> [WORK TO BE COMPLETED] Output exactly, please, the lines of the records below from the one containing "L’univers Spacenet" through the final line.

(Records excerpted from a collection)
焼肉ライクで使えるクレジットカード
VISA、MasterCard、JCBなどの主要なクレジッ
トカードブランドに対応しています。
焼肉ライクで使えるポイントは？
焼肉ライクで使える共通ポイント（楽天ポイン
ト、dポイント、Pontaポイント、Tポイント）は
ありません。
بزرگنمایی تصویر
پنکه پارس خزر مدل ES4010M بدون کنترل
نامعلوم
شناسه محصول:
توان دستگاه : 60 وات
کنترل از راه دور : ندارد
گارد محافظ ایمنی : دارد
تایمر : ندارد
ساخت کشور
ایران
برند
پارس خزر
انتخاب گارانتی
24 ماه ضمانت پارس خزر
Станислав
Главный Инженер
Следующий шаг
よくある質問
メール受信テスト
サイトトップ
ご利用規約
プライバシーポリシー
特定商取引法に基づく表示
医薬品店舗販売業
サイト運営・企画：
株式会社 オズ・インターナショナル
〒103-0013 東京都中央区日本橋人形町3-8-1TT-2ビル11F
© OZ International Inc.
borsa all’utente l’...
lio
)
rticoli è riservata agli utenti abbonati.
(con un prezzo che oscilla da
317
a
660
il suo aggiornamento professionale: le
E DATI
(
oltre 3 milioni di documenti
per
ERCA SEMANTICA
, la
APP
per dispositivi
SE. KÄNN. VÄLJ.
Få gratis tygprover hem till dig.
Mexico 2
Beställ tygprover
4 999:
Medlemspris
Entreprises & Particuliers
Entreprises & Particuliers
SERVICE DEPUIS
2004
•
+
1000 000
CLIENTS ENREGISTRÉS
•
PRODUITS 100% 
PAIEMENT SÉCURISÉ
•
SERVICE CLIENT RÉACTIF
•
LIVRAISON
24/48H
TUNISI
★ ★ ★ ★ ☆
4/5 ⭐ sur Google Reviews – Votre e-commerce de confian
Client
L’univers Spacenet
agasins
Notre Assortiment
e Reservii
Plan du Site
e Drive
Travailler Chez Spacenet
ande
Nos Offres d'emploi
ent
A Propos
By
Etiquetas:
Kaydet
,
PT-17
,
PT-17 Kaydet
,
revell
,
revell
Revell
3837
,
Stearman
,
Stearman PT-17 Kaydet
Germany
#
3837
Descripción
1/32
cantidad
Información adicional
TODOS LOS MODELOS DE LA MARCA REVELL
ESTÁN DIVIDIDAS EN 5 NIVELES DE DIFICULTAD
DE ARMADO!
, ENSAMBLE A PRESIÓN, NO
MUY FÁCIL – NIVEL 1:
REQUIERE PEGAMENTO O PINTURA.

> [REPLY]
L’univers Spacenet
agasins
Notre Assortiment
e Reservii
Plan du Site
e Drive
Travailler Chez Spacenet
ande
Nos Offres d'emploi
ent
A Propos
By
Etiquetas:
Kaydet
,
PT-17
,
PT-17 Kaydet
,
revell
,
revell
Revell
3837
,
Stearman
,
Stearman PT-17 Kaydet
Germany
#
3837
Descripción
1/32
cantidad
Información adicional
TODOS LOS MODELOS DE LA MARCA REVELL
ESTÁN DIVIDIDAS EN 5 NIVELES DE DIFICULTAD
DE ARMADO!
, ENSAMBLE A PRESIÓN, NO
MUY FÁCIL – NIVEL 1:
REQUIERE PEGAMENTO O PINTURA.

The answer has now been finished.